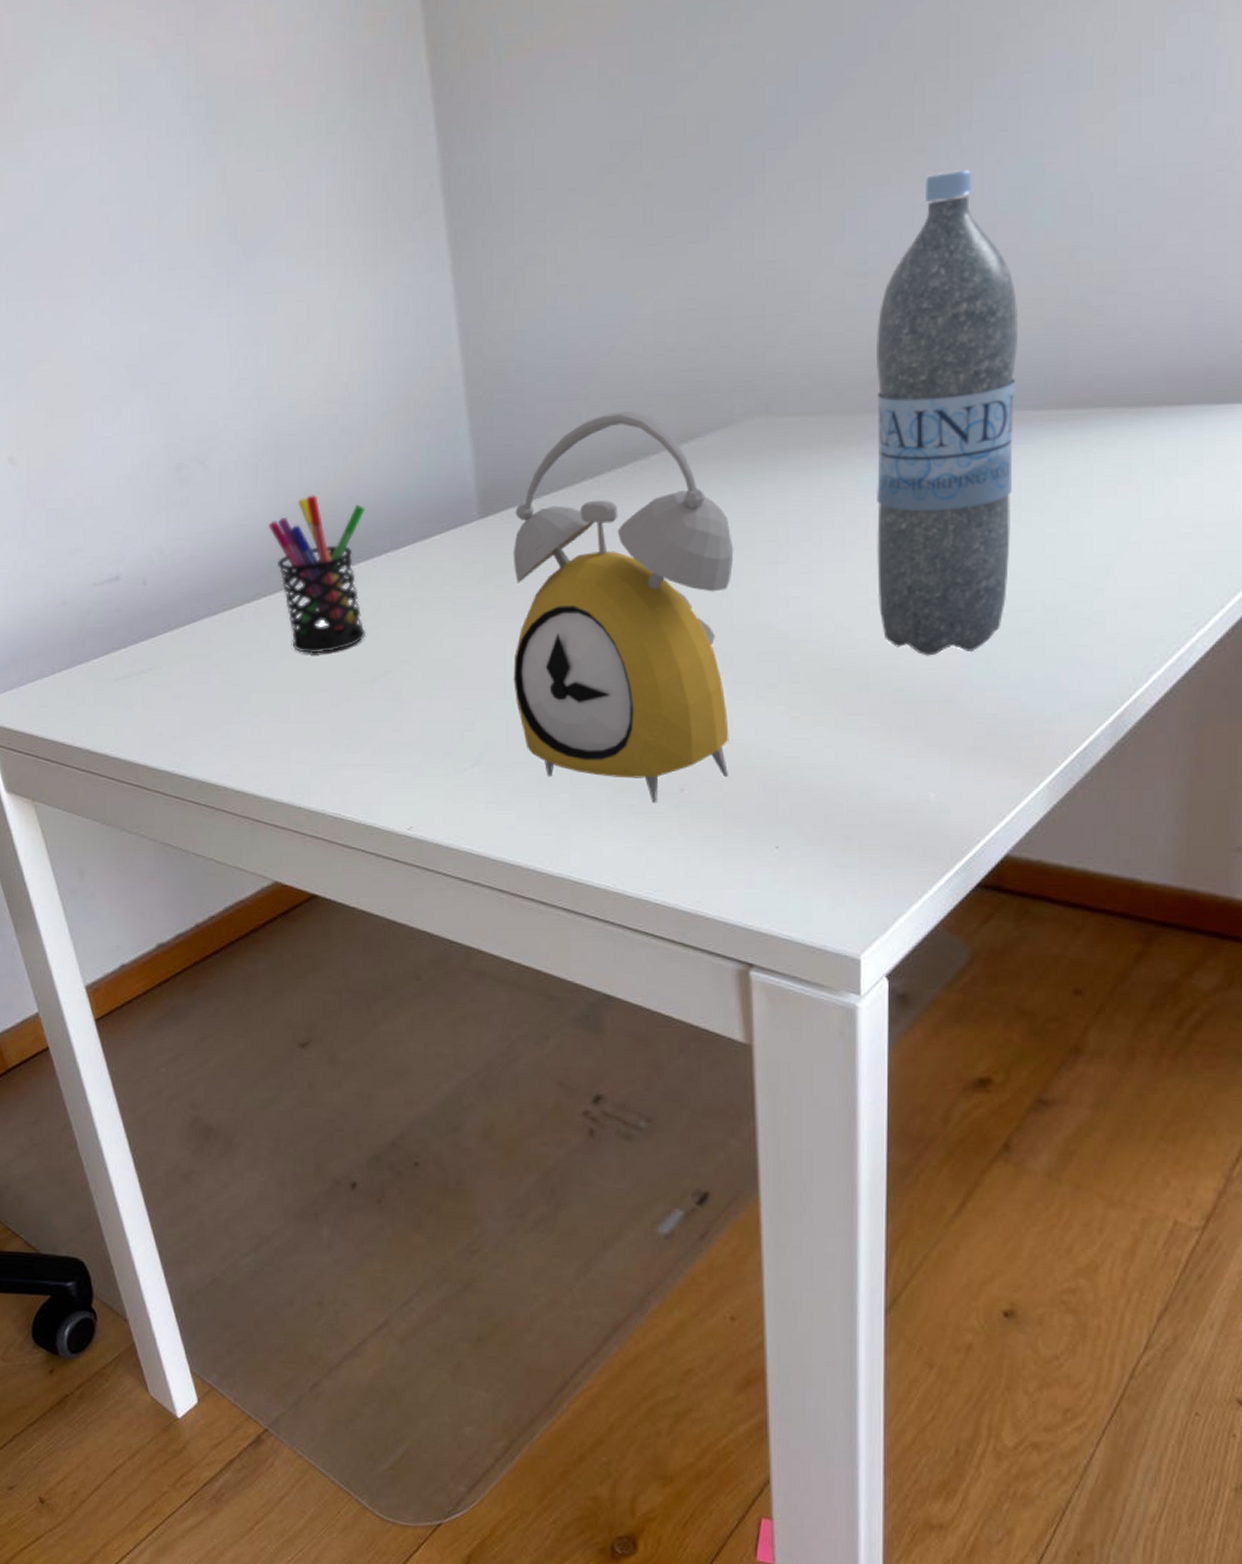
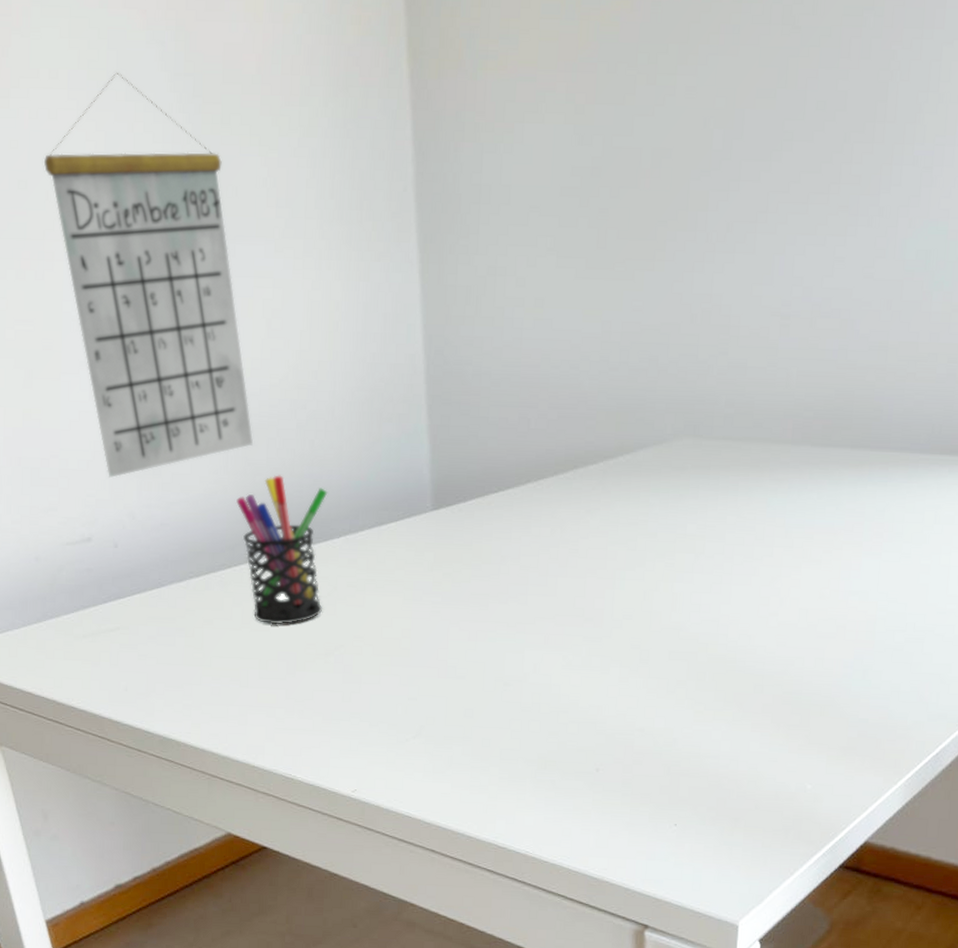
calendar: none [58,103,283,512] -> present [43,72,253,478]
alarm clock: present [513,410,734,804] -> none [455,421,657,781]
water bottle: present [875,169,1017,656] -> none [777,228,915,665]

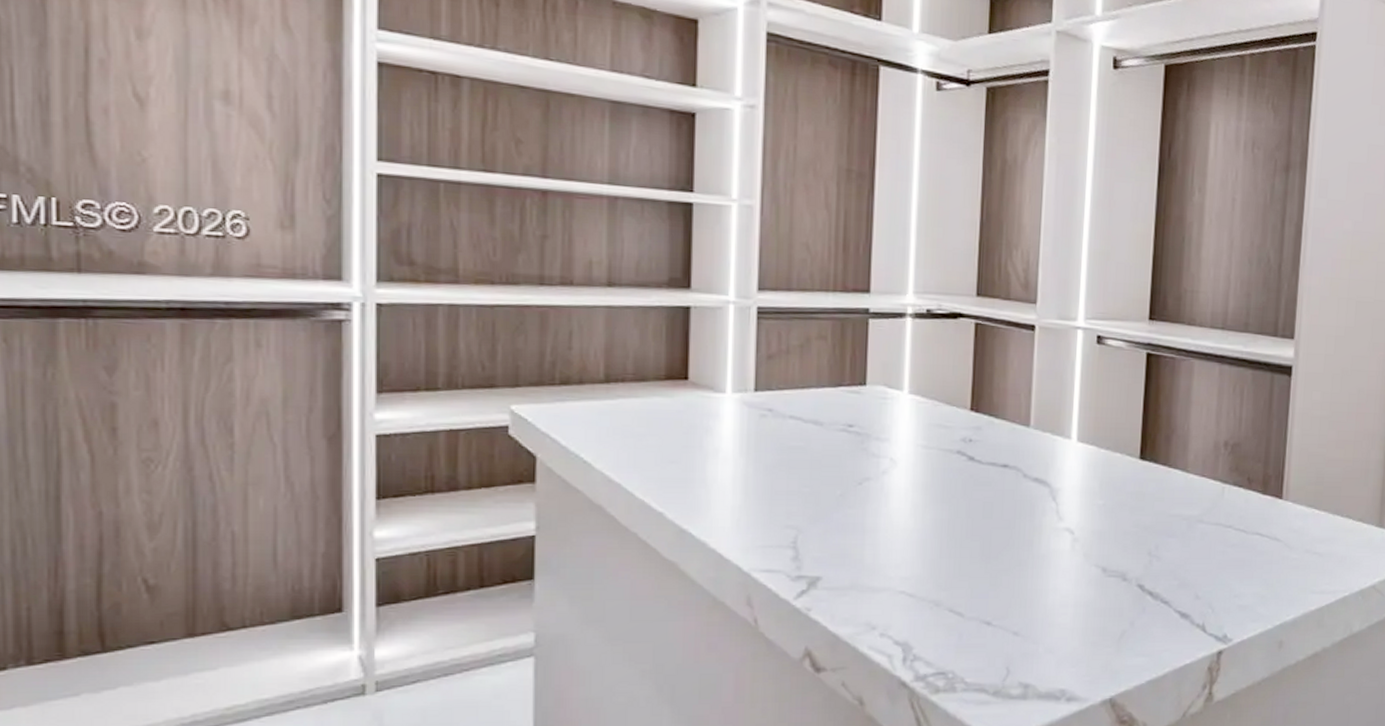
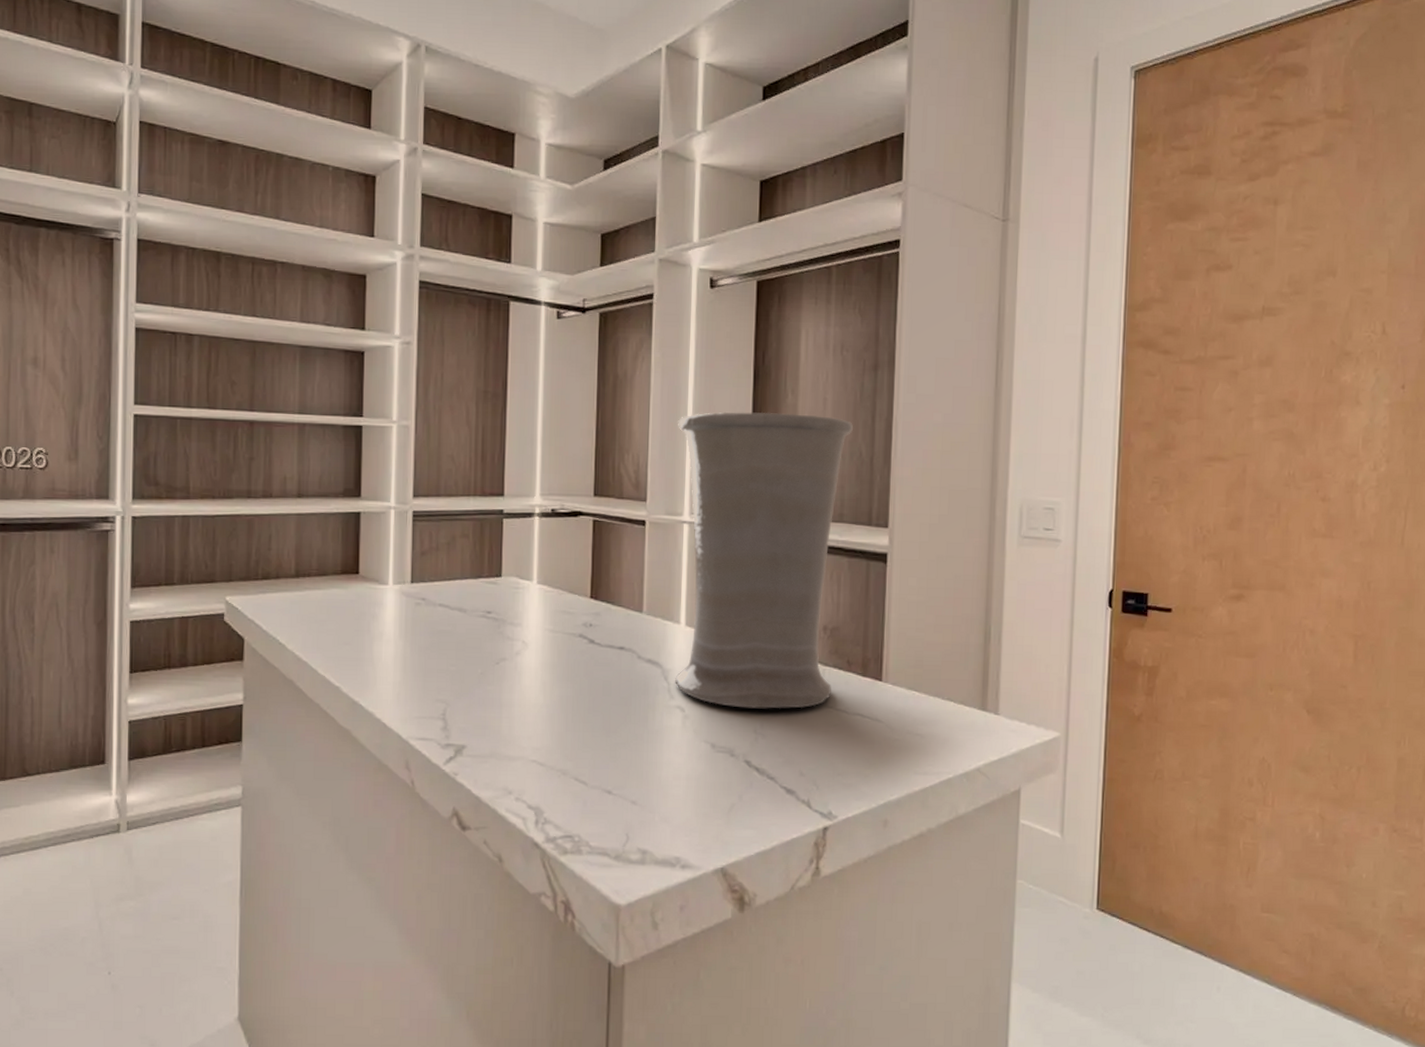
vase: none [1064,207,1262,530] -> present [675,411,853,709]

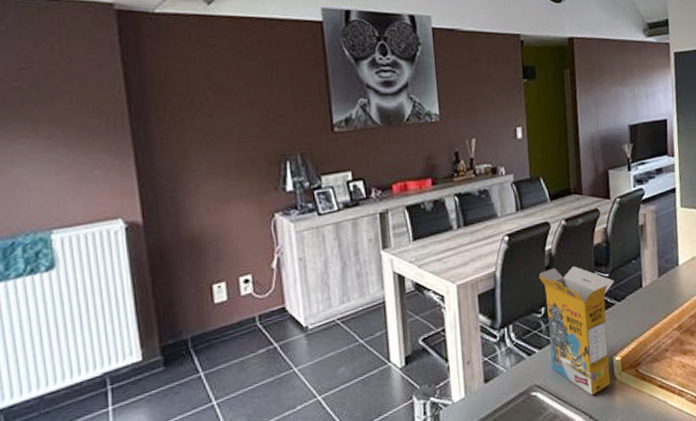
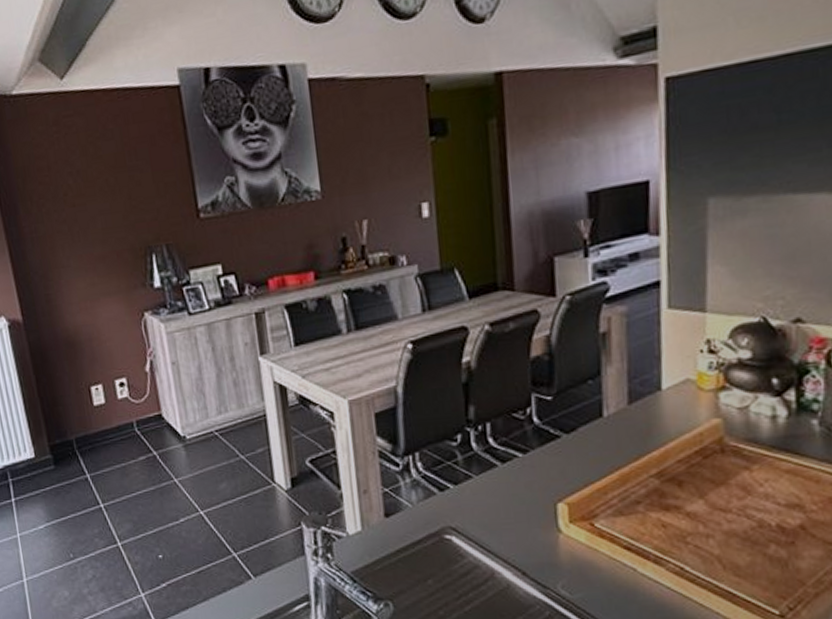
cereal box: present [539,266,615,396] -> none [453,385,561,549]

**Exercise instructions:**
Your task is to write out, exactly and without pictures, only the lines from the one holding "water bottle: present" to the last line of the data.

**The completed task:**
water bottle: present [875,169,1017,656] -> none [777,228,915,665]

vase: none [1064,207,1262,530] -> present [675,411,853,709]

cereal box: present [539,266,615,396] -> none [453,385,561,549]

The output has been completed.